Data under study: Begin
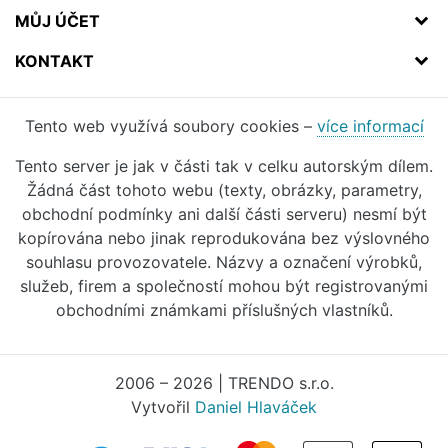
MŮJ ÚČET
KONTAKT
Tento web využívá soubory cookies –
více informací
Tento server je jak v části tak v celku autorským dílem.
Žádná část tohoto webu (texty, obrázky, parametry,
obchodní podmínky ani další části serveru) nesmí být
kopírována nebo jinak reprodukována bez výslovného
souhlasu provozovatele. Názvy a označení výrobků,
služeb, firem a společností mohou být registrovanými
obchodními známkami příslušných vlastníků.
2006 – 2026 | TRENDO s.r.o.
Vytvořil
Daniel Hlaváček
Data under study: End
-- What is needed --
Once the images are removed, print the remaining data exactly as it appears above.

-- Result of this exercise --
MŮJ ÚČET
KONTAKT
Tento web využívá soubory cookies –
více informací
Tento server je jak v části tak v celku autorským dílem.
Žádná část tohoto webu (texty, obrázky, parametry,
obchodní podmínky ani další části serveru) nesmí být
kopírována nebo jinak reprodukována bez výslovného
souhlasu provozovatele. Názvy a označení výrobků,
služeb, firem a společností mohou být registrovanými
obchodními známkami příslušných vlastníků.
2006 – 2026 | TRENDO s.r.o.
Vytvořil
Daniel Hlaváček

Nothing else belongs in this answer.